To date, the CHIKV lineage identified in the 2014 Caribbean outbreak belongs to the old Asian lineage [6]. The presence of the Asian lineage CHIKV, compounded by a naïve Caribbean population and high prevalence of A. aegypti, makes the probability of establishment of endemicity of chikungunya in the Caribbean high. This risk of establishment of endemicity extends to most tropical and subtropical regions of Latin America areas and the southern USA, which is presently experiencing challenges with A. aegypti re-infestation.

In the months preceding the Caribbean’s first case, China and the Philippines accounted for 27.5% of travelers into the Caribbean [22]. There were ten cases reported in Spain from travelers from Haiti and Dominica Republic during April to June 2014 [23]. The expansion of the CHIKV to North and South America from the Caribbean is of great concern. Khan et al. [22], in their review of air travel from the Caribbean, noted that the final destination of 52.1% of international travelers from the chikungunya-infected Caribbean territories was the USA [22]. The most likely cities to be travelled to from the Caribbean were New York (13.8%), Paris (11.7%), Miami (7.8%) and San Juan, Puerto Rico (3.9%) [22]. It is expected that the change of climatic conditions, compounded by the increase of the warmer weather in temperate zones, will facilitate the further spread of this disease. The months June through to November are designated as the “hurricane season” in the Caribbean, or “the wet season”. The wet season has been shown to be associated with the increased breeding of the A. aegypti mosquitos [24].

Florida reported its first two cases of autochthonous CHIKV transmission in July 2014 and, as of September 9, 2014, remains the only US state with autochthonous transmission [25]. Florida now has eight cases of local transmission and 184 travel-associated laboratory-confirmed chikungunya cases as reported to ArborNET [25].

The impact of the introduction of CHIKV into the Caribbean region, a known tourist destination exchange of an estimated 20 million persons annually of which 9 million are US residents, remains to be seen [22]. The acquisition of CHIKV by travelers to the Caribbean enhances the spread to neighboring Caribbean countries and globally [25]. As of epidemiological week 35, among the Caribbean countries affected, those with the highest incidence rates (incidence/100,000 population) include: Guadeloupe (16,465), Martinique (15,087), Saint Martin (French part 13,401), Saint Barthelemy (11,707), Dominica (5,068), Dominican Republic (4,128), and Haiti (627) (Fig. 1) [26].

The emergence of chikungunya in the Caribbean unfolds a story of the dynamic evolution and interaction of microbes and risk factors underlying the determinants of health.
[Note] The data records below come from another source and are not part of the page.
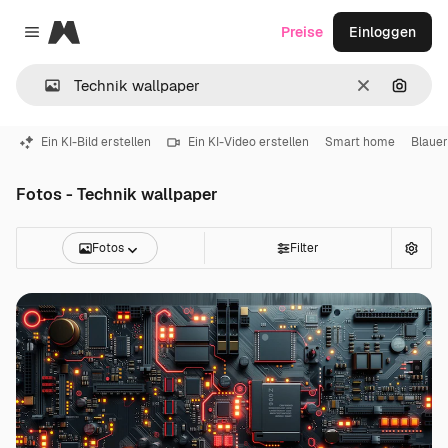
Magnific
Preise
Einloggen
Close menu
Löschen
Nach B
Ein KI-Bild erstellen
Ein KI-Video erstellen
Smart home
Blauer
Fotos - Technik wallpaper
Fotos
Filter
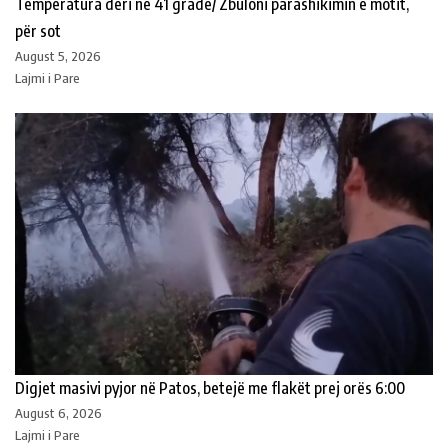
Temperatura deri në 41 gradë/ Zbuloni parashikimin e motit,
për sot
August 5, 2026
Lajmi i Pare
Digjet masivi pyjor në Patos, betejë me flakët prej orës 6:00
August 6, 2026
Lajmi i Pare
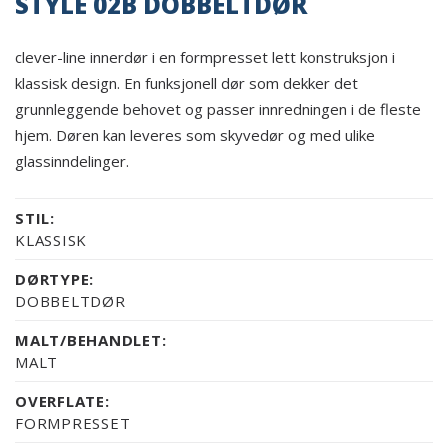
STYLE 02B DOBBELTDØR
clever-line innerdør i en formpresset lett konstruksjon i
klassisk design. En funksjonell dør som dekker det
grunnleggende behovet og passer innredningen i de fleste
hjem. Døren kan leveres som skyvedør og med ulike
glassinndelinger.
STIL:
KLASSISK
DØRTYPE:
DOBBELTDØR
MALT/BEHANDLET:
MALT
OVERFLATE:
FORMPRESSET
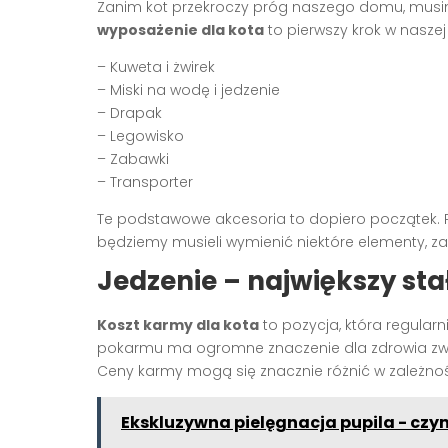
Zanim kot przekroczy próg naszego domu, mus
wyposażenie dla kota
to pierwszy krok w nasze
– Kuweta i żwirek
– Miski na wodę i jedzenie
– Drapak
– Legowisko
– Zabawki
– Transporter
Te podstawowe akcesoria to dopiero początek. P
będziemy musieli wymienić niektóre elementy, za
Jedzenie – największy st
Koszt karmy dla kota
to pozycja, która regular
pokarmu ma ogromne znaczenie dla zdrowia zwie
Ceny karmy mogą się znacznie różnić w zależnośc
Ekskluzywna pielęgnacja pupila - czym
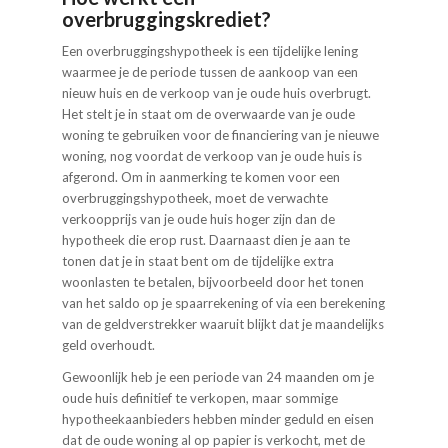
overbruggingskrediet?
Een overbruggingshypotheek is een tijdelijke lening
waarmee je de periode tussen de aankoop van een
nieuw huis en de verkoop van je oude huis overbrugt.
Het stelt je in staat om de overwaarde van je oude
woning te gebruiken voor de financiering van je nieuwe
woning, nog voordat de verkoop van je oude huis is
afgerond. Om in aanmerking te komen voor een
overbruggings­hypotheek, moet de verwachte
verkoopprijs van je oude huis hoger zijn dan de
hypotheek die erop rust. Daarnaast dien je aan te
tonen dat je in staat bent om de tijdelijke extra
woonlasten te betalen, bijvoorbeeld door het tonen
van het saldo op je spaarrekening of via een berekening
van de geldverstrekker waaruit blijkt dat je maandelijks
geld overhoudt.
Gewoonlijk heb je een periode van 24 maanden om je
oude huis definitief te verkopen, maar sommige
hypotheek­aanbieders hebben minder geduld en eisen
dat de oude woning al op papier is verkocht, met de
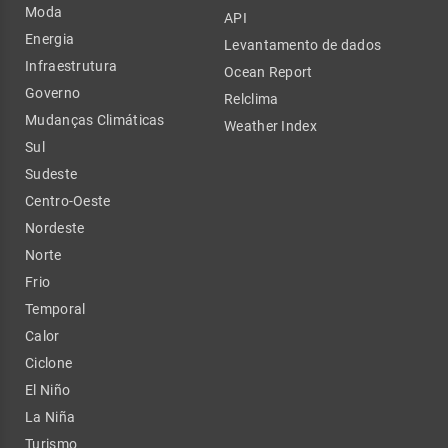
Moda
API
Energia
Levantamento de dados
Infraestrutura
Ocean Report
Governo
Relclima
Mudanças Climáticas
Weather Index
Sul
Sudeste
Centro-Oeste
Nordeste
Norte
Frio
Temporal
Calor
Ciclone
El Niño
La Niña
Turismo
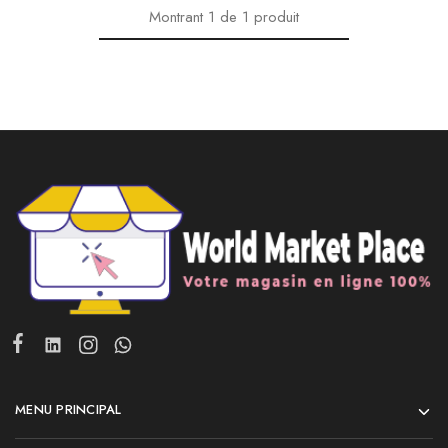
Montrant
1
de
1
produit
MENU PRINCIPAL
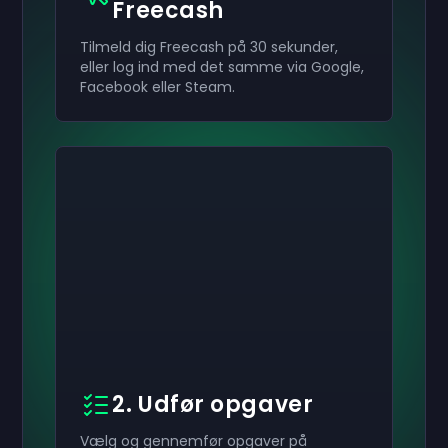
Freecash
Tilmeld dig Freecash på 30 sekunder,
eller log ind med det samme via Google,
Facebook eller Steam.
2. Udfør opgaver
Vælg og gennemfør opgaver på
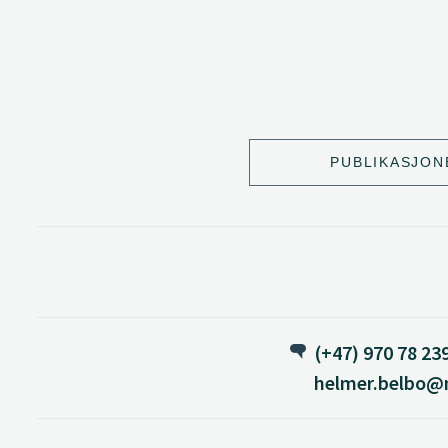
PUBLIKASJON
(+47) 970 78 23
helmer.belbo@n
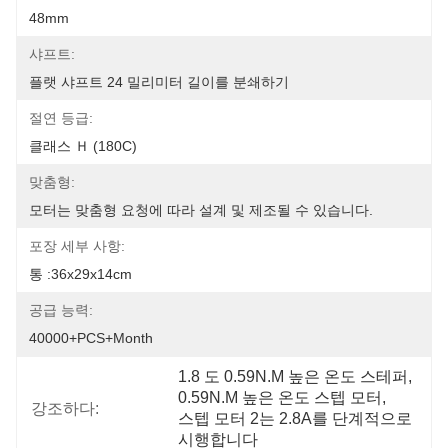
48mm
샤프트:
플랫 샤프트 24 밀리미터 길이를 분쇄하기
절연 등급:
클래스 Ｈ (180C)
맞춤형:
모터는 맞춤형 요청에 따라 설계 및 제조될 수 있습니다.
포장 세부 사항:
통 :36x29x14cm
공급 능력:
40000+PCS+Month
1.8 도 0.59N.M 높은 온도 스테퍼
, 
0.59N.M 높은 온도 스텝 모터
, 
강조하다:
스텝 모터 2는 2.8A를 단계적으로 
시행합니다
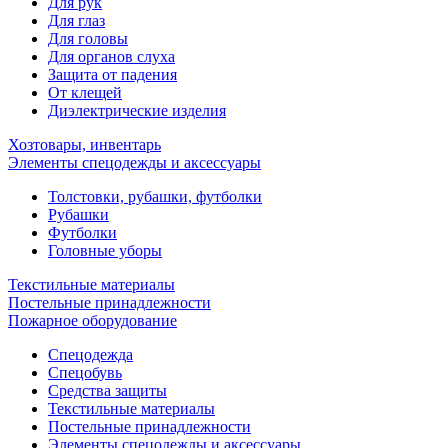
Для рук
Для глаз
Для головы
Для органов слуха
Защита от падения
От клещей
Диэлектрические изделия
Хозтовары, инвентарь
Элементы спецодежды и аксессуары
Толстовки, рубашки, футболки
Рубашки
Футболки
Головные уборы
Текстильные материалы
Постельные принадлежности
Пожарное оборудование
Спецодежда
Спецобувь
Средства защиты
Текстильные материалы
Постельные принадлежности
Элементы спецодежды и аксессуары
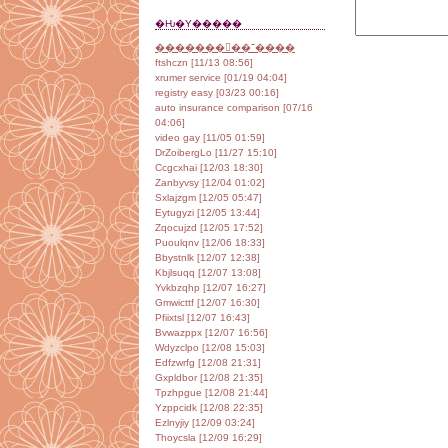
�Ƕ�Υ�����
���������־����
ftshczn [11/13 08:56]
xrumer service [01/19 04:04]
registry easy [03/23 00:16]
auto insurance comparison [07/16
04:06]
video gay [11/05 01:59]
DrZoibergLo [11/27 15:10]
Ccgcxhai [12/03 18:30]
Zanbyvsy [12/04 01:02]
Sxlajzgm [12/05 05:47]
Eytugyzi [12/05 13:44]
Zqocujzd [12/05 17:52]
Puoulqnv [12/06 18:33]
Bbystnlk [12/07 12:38]
Kbjlsuqq [12/07 13:08]
Yvkbzqhp [12/07 16:27]
Gmwicttf [12/07 16:30]
Pfiixtsl [12/07 16:43]
Bvwazppx [12/07 16:56]
Wdyzclpo [12/08 15:03]
Edfzwrfg [12/08 21:31]
Gxpldbor [12/08 21:35]
Tpzhpgue [12/08 21:44]
Yzppcidk [12/08 22:35]
Ezlnyjiy [12/09 03:24]
Thoycsla [12/09 16:29]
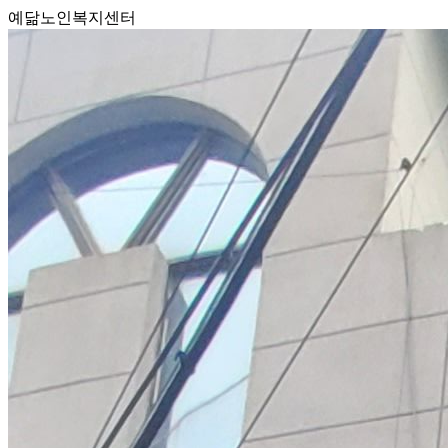
예닮노인복지센터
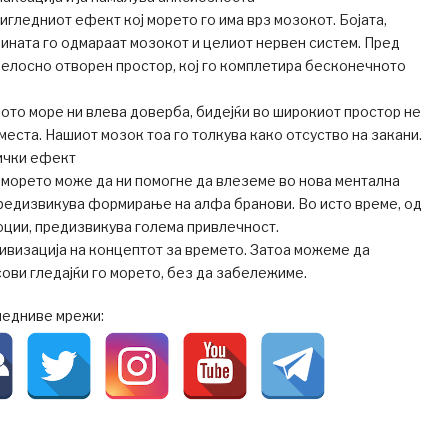
игледниот ефект кој морето го има врз мозокот. Бојата,
ната го одмараат мозокот и целиот нервен систем. Пред
елосно отворен простор, кој го комплетира бесконечното
ото море ни влева доверба, бидејќи во широкиот простор не
места. Нашиот мозок тоа го толкува како отсуство на закани.
ички ефект
морето може да ни помогне да влеземе во нова ментална
предизвикува формирање на алфа бранови. Во исто време, од
оции, предизвикува голема привлечност.
ивизација на концептот за времето. Затоа можеме да
ови гледајќи го морето, без да забележиме.
ледниве мрежи:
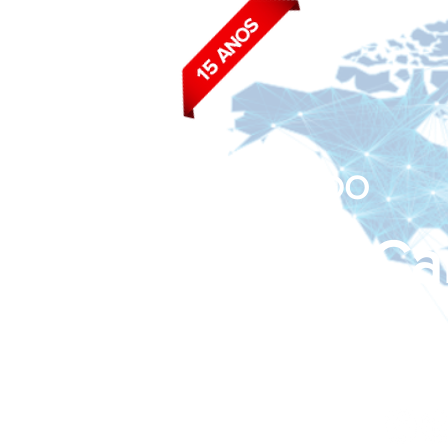
BLOG DO
João Ca
Siga nas redes sociais:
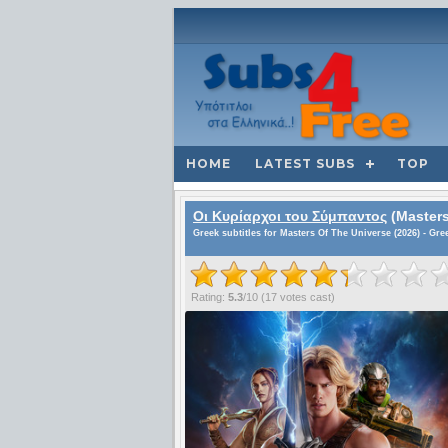
HOME
LATEST SUBS
TOP
Οι Κυρίαρχοι του Σύμπαντος
(Masters
Greek subtitles for Masters Of The Universe (2026) - Gr
Rating:
5.3
/
10
(
17
votes cast)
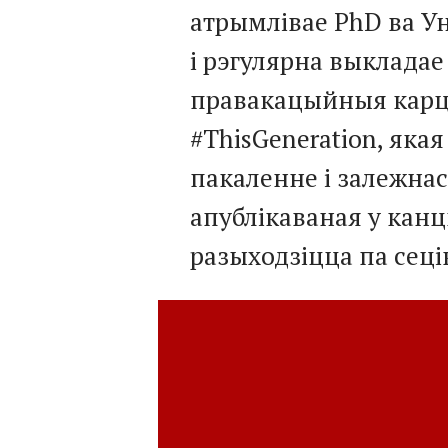
атрымлівае PhD ва У
і рэгулярна выкладае
правакацыйныя карці
#ThisGeneration, якая
пакаленне і залежнас
апублікаваная у канцы
разыходзіцца па сеці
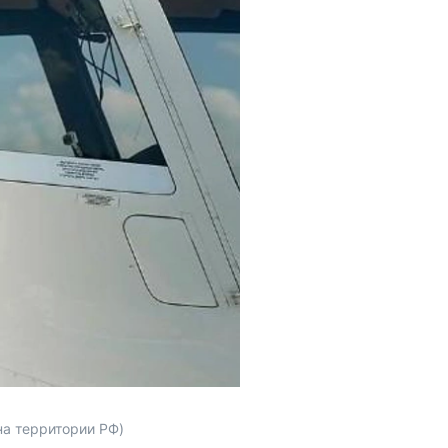
на территории РФ)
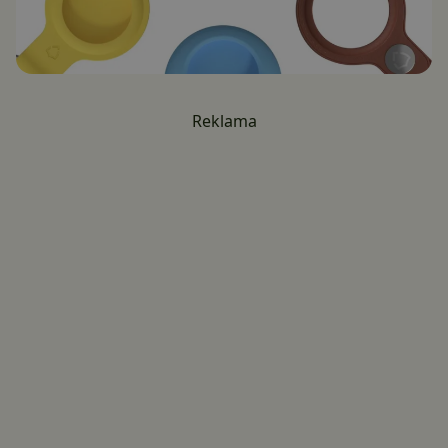
Reklama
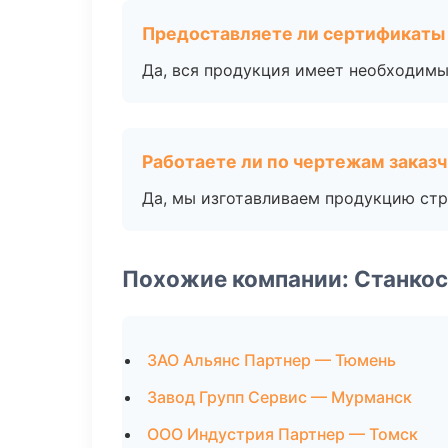
Предоставляете ли сертификаты
Да, вся продукция имеет необходимы
Работаете ли по чертежам заказ
Да, мы изготавливаем продукцию стр
Похожие компании: Станко
ЗАО Альянс Партнер — Тюмень
Завод Групп Сервис — Мурманск
ООО Индустрия Партнер — Томск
The interaction of economic trade and its role in the transmission of vectors and infectious agents needs to be reviewed and policies reinforced and implemented. The management of this disease extends beyond chikungunya to all potential arboviral diseases.

Continued education to increase the awareness of this disease is needed to curtail the population growth of mosquitoes and to mitigate the spread of chikungunya by travelers to the USA and other regions. Improved awareness of the epidemiology and clinical manifestations will enhance patient management and timely reporting to respective authorities. Preventative measures and epidemiological monitoring of the evolving CHIKV epidemic in the Caribbean must be improved and sustained.

This article does not contain any new studies with human or animal subjects performed by any of the authors.